Every Rails project I’ve worked on has used Active Record. ORMs like Active Record have many benefits. They abstract you away from the database. They make querying data elegant and simple (in most cases).
However, sometimes Active Record is not more efficient than Postgres.
Let’s look at an example. Say our Postgres database has the following schema. Our top-level table is a building. The building has many apartments. An apartment has many rooms. Each room has multiple pieces of furniture, and each piece of furniture has several materials. Your models might look something like this:
class Building < ActiveRecord::Base has_many :apartments, dependent: :destroy end class Apartment < ActiveRecord::Base has_many :rooms, dependent: :destroy end class Room < ActiveRecord::Base has_many :furnitures, dependent: :destroy end class Furniture < ActiveRecord::Base has_many :materials, dependent: :destroy end class Materials < ActiveRecord::Base end
Now, let's say we want to remove a building. This building has 100 apartments, each apartment has 10 rooms, each room has 15 pieces of furniture, and each piece of furniture has five materials.
Using Active Record
Removing the building with Active Record is simple. You just need to call
building.destroy. Because we set up all of those dependent destroys, Active Record will take care of removing all of the related records.
Active Record is so nice that it will also make sure to call the delete hooks on any object that has them. It does this by loading each object into memory and calling
object.destroy on it. This transaction will create 91,001 objects. It takes my development machine about 77 seconds to run this scenario. So, it's not very efficient. Let's try this a different way.

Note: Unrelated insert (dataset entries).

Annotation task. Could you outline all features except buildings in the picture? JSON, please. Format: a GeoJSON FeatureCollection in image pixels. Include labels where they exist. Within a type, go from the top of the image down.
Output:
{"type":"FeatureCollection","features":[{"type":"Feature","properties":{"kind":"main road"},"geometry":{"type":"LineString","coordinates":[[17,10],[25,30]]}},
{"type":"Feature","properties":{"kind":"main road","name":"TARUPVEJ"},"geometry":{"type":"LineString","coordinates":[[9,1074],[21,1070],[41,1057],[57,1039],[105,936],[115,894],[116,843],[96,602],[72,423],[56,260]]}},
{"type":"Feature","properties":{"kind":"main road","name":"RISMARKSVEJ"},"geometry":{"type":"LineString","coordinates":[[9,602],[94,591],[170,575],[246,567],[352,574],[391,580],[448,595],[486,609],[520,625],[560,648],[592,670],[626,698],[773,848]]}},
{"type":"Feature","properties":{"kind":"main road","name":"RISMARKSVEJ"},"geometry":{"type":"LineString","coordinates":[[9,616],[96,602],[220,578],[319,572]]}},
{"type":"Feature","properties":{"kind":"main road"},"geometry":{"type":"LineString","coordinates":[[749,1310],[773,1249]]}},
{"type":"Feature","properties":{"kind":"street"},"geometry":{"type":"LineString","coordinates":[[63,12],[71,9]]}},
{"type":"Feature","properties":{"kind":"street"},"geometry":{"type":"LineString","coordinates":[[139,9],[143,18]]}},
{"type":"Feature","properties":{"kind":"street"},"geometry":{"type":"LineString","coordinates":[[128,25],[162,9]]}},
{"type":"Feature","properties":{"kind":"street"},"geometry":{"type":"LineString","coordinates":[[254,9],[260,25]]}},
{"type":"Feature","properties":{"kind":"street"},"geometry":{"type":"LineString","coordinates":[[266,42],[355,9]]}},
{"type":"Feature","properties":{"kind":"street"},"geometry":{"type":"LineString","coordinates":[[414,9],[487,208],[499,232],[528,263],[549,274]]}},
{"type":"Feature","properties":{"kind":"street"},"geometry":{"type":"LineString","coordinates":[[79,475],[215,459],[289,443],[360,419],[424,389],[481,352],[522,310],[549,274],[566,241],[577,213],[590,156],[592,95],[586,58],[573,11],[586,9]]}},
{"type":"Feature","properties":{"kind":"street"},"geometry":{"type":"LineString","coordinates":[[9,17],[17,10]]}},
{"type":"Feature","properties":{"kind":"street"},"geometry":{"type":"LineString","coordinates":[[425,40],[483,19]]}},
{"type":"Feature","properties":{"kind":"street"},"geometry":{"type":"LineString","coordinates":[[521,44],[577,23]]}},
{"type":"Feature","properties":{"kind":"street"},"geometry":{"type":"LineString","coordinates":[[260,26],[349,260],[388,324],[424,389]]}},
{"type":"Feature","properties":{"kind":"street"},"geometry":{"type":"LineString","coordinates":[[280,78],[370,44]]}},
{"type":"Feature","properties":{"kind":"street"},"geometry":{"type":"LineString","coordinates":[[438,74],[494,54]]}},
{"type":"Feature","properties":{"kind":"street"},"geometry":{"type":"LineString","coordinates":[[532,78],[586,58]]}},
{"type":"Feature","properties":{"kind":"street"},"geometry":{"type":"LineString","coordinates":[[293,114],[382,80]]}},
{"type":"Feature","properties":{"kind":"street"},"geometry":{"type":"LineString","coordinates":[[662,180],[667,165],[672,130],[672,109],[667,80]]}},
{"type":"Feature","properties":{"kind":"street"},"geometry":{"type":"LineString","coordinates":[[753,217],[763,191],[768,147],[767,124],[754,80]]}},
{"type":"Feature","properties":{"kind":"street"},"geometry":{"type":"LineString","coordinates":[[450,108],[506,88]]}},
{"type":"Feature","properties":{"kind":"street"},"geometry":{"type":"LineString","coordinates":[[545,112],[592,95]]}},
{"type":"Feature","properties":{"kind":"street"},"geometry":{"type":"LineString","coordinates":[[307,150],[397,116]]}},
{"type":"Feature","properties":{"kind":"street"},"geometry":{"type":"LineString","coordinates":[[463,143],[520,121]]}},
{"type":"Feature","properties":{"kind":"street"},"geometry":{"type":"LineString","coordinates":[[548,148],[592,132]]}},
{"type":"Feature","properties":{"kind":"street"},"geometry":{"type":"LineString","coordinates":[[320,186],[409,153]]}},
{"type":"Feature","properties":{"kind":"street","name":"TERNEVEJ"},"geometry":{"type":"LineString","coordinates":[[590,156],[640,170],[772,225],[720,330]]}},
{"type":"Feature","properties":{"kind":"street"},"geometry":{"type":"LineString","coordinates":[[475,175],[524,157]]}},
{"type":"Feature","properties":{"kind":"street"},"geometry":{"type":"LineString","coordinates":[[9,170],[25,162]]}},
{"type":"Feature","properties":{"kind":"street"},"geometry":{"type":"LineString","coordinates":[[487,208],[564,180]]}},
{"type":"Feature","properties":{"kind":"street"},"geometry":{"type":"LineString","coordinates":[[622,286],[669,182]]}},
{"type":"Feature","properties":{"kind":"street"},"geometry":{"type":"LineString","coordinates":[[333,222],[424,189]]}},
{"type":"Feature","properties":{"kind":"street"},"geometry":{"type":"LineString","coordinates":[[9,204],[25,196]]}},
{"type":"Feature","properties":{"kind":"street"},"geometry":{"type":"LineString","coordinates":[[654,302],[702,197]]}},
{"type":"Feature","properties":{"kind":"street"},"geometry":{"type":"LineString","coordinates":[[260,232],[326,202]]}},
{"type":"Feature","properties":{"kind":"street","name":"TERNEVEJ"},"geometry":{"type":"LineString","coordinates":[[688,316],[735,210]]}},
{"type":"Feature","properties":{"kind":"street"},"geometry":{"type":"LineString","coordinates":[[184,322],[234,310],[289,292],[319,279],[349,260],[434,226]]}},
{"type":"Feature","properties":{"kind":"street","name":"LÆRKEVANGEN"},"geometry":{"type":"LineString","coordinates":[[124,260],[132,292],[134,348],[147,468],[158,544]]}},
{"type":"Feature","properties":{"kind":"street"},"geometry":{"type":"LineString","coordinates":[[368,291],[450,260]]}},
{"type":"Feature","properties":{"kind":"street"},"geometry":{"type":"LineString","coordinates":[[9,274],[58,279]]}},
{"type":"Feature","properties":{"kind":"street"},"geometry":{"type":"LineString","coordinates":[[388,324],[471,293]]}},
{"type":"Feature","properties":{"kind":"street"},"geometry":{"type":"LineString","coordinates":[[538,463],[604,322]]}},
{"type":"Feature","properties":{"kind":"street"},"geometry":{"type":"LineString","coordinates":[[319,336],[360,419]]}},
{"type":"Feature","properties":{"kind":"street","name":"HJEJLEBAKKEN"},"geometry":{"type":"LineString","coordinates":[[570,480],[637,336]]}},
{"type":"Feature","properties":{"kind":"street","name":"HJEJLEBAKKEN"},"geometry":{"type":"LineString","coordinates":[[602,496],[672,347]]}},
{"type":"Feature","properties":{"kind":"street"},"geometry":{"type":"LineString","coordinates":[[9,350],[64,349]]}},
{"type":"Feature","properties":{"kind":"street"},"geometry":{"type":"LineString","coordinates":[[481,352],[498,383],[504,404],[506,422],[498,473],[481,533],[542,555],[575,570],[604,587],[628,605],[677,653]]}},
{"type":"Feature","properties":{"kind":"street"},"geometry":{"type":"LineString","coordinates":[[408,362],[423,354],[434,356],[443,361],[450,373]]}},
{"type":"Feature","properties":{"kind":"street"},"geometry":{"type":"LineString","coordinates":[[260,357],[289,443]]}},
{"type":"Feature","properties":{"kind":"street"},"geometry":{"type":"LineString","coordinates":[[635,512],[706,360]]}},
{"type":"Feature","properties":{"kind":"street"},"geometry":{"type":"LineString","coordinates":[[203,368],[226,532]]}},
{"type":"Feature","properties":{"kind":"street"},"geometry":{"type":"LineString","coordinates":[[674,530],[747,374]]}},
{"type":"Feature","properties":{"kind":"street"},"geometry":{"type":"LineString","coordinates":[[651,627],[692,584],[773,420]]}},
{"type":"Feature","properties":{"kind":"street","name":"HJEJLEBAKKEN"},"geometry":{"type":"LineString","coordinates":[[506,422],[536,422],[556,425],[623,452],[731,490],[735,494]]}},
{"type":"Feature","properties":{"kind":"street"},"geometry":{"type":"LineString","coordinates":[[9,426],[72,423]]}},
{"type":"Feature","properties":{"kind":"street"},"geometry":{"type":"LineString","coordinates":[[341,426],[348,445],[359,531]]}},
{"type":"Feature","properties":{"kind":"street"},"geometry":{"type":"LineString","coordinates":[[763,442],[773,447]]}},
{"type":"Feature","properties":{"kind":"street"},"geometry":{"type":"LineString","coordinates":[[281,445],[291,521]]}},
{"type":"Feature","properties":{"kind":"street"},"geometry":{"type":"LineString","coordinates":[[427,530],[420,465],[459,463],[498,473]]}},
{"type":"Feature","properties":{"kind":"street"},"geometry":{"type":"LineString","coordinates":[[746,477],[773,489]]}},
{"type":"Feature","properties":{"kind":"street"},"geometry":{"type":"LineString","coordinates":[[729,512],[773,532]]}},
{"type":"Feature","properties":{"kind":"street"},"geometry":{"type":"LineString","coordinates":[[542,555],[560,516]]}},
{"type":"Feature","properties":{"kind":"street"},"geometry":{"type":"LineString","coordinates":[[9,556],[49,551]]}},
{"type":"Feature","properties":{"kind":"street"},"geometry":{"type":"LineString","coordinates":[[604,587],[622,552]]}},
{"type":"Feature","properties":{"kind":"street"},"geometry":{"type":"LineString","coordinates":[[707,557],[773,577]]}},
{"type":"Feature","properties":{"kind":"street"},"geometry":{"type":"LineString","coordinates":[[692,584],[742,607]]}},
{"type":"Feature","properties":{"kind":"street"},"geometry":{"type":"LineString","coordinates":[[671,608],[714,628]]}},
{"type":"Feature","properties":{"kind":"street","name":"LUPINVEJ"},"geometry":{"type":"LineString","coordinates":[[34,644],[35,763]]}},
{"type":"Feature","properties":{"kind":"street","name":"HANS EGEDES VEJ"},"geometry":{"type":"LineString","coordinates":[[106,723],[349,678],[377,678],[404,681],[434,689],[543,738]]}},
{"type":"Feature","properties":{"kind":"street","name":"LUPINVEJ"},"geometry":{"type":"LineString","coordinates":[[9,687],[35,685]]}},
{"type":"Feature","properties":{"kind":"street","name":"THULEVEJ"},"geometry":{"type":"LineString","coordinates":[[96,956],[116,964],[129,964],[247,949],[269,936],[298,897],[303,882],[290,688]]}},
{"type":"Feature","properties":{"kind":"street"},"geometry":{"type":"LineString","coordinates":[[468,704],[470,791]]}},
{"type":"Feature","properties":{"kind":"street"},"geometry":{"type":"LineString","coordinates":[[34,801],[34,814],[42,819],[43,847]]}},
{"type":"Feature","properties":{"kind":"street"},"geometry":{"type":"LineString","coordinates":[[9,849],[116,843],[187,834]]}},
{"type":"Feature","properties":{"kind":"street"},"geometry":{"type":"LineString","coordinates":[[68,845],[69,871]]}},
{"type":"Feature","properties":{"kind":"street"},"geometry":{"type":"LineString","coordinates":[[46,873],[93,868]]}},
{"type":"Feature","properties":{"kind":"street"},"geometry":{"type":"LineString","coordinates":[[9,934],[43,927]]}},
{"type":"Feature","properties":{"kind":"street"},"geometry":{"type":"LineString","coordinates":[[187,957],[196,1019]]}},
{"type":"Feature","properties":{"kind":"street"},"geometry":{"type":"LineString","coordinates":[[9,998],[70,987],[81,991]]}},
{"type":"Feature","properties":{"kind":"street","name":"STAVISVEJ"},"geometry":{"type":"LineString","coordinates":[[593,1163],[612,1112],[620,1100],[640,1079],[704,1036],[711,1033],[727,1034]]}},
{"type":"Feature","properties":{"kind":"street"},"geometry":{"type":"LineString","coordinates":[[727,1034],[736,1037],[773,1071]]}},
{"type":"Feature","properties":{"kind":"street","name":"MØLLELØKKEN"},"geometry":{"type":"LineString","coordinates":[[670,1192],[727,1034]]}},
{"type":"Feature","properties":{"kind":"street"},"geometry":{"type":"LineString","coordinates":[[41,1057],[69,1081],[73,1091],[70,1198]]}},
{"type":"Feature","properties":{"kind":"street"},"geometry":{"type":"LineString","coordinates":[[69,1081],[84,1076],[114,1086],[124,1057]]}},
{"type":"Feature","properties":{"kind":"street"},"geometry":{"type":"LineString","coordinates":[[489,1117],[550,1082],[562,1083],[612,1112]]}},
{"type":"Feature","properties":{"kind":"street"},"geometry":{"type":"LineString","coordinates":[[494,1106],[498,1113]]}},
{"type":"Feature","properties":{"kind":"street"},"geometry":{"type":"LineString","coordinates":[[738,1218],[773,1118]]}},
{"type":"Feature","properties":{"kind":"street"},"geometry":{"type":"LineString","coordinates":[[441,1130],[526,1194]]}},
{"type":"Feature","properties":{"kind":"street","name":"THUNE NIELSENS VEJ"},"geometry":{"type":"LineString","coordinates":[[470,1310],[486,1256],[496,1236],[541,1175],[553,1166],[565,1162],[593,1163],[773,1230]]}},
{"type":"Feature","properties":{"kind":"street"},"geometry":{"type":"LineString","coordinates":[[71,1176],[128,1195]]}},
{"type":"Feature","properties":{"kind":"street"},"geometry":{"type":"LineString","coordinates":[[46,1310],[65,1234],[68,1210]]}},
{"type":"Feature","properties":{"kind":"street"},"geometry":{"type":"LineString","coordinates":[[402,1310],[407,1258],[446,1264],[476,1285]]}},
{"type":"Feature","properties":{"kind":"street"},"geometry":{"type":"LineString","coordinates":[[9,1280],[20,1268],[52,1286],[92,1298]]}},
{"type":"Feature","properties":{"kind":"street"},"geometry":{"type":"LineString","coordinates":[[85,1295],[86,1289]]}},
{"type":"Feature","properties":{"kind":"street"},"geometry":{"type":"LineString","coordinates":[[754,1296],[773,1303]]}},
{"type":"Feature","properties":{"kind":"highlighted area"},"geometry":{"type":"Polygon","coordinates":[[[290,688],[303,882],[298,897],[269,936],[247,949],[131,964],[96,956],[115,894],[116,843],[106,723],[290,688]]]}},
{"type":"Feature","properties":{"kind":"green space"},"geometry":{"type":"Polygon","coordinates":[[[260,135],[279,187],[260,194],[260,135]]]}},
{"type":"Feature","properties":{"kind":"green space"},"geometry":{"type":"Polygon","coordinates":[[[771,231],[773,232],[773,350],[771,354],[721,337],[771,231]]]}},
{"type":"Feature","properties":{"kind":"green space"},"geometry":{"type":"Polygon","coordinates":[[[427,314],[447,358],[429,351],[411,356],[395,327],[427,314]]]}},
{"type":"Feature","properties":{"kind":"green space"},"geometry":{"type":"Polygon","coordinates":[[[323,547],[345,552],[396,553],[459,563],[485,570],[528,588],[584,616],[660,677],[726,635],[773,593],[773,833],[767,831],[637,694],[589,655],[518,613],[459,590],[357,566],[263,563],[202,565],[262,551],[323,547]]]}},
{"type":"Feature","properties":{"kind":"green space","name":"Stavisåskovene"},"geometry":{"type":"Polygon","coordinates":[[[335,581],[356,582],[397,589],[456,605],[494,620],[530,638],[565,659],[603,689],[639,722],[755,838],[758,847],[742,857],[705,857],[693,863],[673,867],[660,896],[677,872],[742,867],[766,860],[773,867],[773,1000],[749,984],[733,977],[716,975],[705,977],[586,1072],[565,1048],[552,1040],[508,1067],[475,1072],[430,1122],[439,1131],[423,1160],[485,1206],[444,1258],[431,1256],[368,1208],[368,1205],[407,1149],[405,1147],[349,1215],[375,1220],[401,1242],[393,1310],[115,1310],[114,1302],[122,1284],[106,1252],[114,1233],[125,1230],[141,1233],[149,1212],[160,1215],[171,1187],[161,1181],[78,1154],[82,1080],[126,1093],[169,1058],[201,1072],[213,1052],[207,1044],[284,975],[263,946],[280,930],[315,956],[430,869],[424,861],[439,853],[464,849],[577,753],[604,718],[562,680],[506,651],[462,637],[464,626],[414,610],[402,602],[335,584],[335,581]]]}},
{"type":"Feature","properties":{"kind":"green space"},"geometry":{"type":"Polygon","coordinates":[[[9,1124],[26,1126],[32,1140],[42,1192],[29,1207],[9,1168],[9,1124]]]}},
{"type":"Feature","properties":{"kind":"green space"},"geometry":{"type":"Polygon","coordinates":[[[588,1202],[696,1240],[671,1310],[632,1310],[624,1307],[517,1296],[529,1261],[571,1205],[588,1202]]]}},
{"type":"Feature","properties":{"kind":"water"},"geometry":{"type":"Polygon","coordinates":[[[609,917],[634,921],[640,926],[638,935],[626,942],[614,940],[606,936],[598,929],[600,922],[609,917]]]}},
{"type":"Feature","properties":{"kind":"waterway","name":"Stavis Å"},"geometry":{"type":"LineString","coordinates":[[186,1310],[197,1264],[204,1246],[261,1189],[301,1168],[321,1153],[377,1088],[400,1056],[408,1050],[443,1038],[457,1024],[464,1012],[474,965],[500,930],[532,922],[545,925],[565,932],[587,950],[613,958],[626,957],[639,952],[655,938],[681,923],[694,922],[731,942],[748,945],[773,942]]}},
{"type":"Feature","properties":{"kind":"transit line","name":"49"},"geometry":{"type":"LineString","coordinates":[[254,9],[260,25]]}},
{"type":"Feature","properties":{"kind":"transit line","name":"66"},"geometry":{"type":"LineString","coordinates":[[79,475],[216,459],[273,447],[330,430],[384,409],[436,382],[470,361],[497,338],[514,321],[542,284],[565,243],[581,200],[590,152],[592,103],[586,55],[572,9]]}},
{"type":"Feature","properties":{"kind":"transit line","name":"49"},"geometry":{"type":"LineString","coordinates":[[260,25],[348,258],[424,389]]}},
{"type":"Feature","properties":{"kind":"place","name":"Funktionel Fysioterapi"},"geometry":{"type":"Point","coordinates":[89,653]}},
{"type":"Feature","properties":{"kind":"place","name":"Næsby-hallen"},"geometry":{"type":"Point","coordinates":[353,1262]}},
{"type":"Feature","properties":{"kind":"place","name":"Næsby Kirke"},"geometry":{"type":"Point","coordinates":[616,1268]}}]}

Databases are built to handle operations on large data sets. So, why not leverage the database for its purpose? Rails 4+ supports foreign keys. Let's add a migration to add foreign keys to our tables. It might look like this:
class CreateForeignKeys < ActiveRecord::Migration def change add_foreign_key :apartments, :buildings, on_delete: :cascade add_foreign_key :rooms, :apartments, on_delete: :cascade add_foreign_key :furnitures, :rooms, on_delete: :cascade add_foreign_key :materials, :furnitures, on_delete: :cascade end end
Now, when we call
building.destroy, instead of creating all of those objects in memory, Postgres will handle destroying all of the related records. It takes my machine 45 seconds to run the same operation using cascade deletes.
Active Record is a powerful tool. Because of this, we may shy away from letting the database handle work for us. But there are occasions where the database is the correct answer.
Some will argue that putting optimizations in the database causes opaqueness, and new developers rolling onto a project may not understand why all apartments disappear when a building is removed. I would argue that one of the first things developers should do when joining a project is to become familiar with the project schema. If they do, they will understand why and how the deletion happens.
Let your database do what it was built to do!